Supplied passage:
[Agda] Instance arguments and hole types

[Tillmann Rendel]

Hi,

I'm trying to use Agda's instance arguments to overload the ⟦_⟧ function 
for various different types of syntax, and it works. But it is less 
convenient than I hoped, because sometimes, the Emacs mode shows the 
overloading plumbing instead of inlining it away.

Here's what I have, starting with the overloading apparatus:
> open import Level
>
> record Meaning (Syntax : Set) {ℓ : Level} : Set (suc ℓ) where
>   constructor
>     meaning
>   field
>     Semantics : Set ℓ
>     ⟦_⟧ : Syntax → Semantics
>
> open Meaning {{...}}

Lets define the syntax and semantics of simple types:

> data Type : Set where
>   _⇒_ : (τ₁ τ₂ : Type) → Type
>
> ⟦_⟧Type : Type → Set
> ⟦ τ₁ ⇒ τ₂ ⟧Type = ⟦ τ₁ ⟧Type → ⟦ τ₂ ⟧Type
>
> meaningOfTypes : Meaning Type
> meaningOfTypes = meaning Set ⟦_⟧Type

And for contexts:

> data Context : Set where
>   ∅ : Context
>   _∷_ : Type → Context → Context
>
> data Empty : Set where
>   ∅ : Empty
>
> data Bind (A B : Set) : Set where
>   _∷_ : A → B → Bind A B
>
> ⟦_⟧Context : Context → Set
> ⟦ ∅ ⟧Context = Empty
> ⟦ τ ∷ Γ ⟧Context = Bind ⟦ τ ⟧ ⟦ Γ ⟧Context
>
> meaningOfContexts : Meaning Context
> meaningOfContexts = meaning Set ⟦_⟧Context

Note that in the last equation for ⟦_⟧Context, we can use ⟦ τ ⟧ instead 
of ⟦ τ ⟧Type. That's the point of the exercise, and it seems to work.

Questions to answer:
#1 According to the Agda post, what does the Emacs mode sometimes show instead of inlining it away?
#2 Reproduce the section of the Agda post that begins with the words "I'm trying to" and ends with "inlining it away.".

Dataset entries:

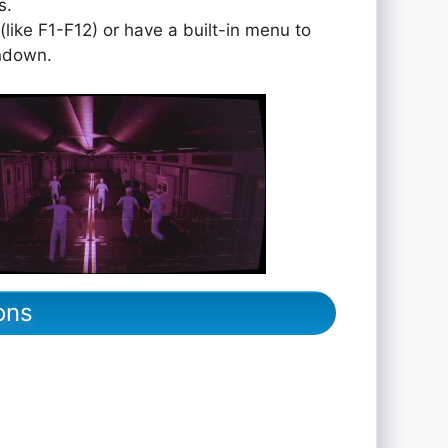
s.
like F1-F12) or have a built-in menu to
undown.
ons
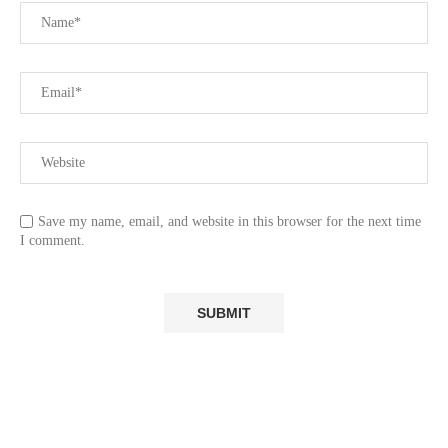
Save my name, email, and website in this browser for the next time
I comment.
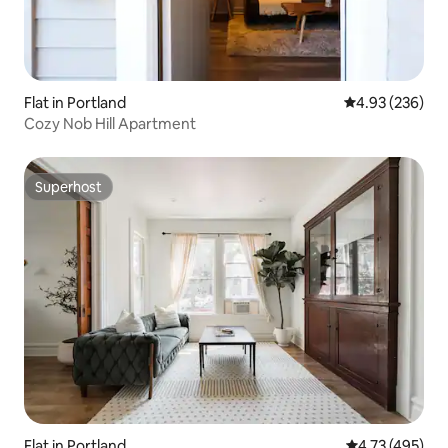
Flat in Portland
4.93 out of 5 a
4.93 (236)
Cozy Nob Hill Apartment
Superhost
Superhost
Flat in Portland
4.73 out of 5 a
4.73 (495)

Solutions:
#1 The overloading plumbing.

#2
I'm trying to use Agda's instance arguments to overload the ⟦_⟧ function 
for various different types of syntax, and it works. But it is less 
convenient than I hoped, because sometimes, the Emacs mode shows the 
overloading plumbing instead of inlining it away.